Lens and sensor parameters
══════

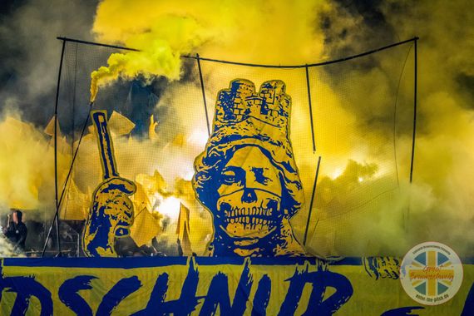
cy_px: 158
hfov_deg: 3.4
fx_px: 7873
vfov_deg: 2.3
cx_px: 237
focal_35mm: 598
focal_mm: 219.33
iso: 1600
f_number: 4
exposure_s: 1/250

══════

- _ASSIGNED TASK_
Please write the data out again exactly, but do not carry over the pictures.

- _PROBLEM SOLUTION_
cy_px: 158
hfov_deg: 3.4
fx_px: 7873
vfov_deg: 2.3
cx_px: 237
focal_35mm: 598
focal_mm: 219.33
iso: 1600
f_number: 4
exposure_s: 1/250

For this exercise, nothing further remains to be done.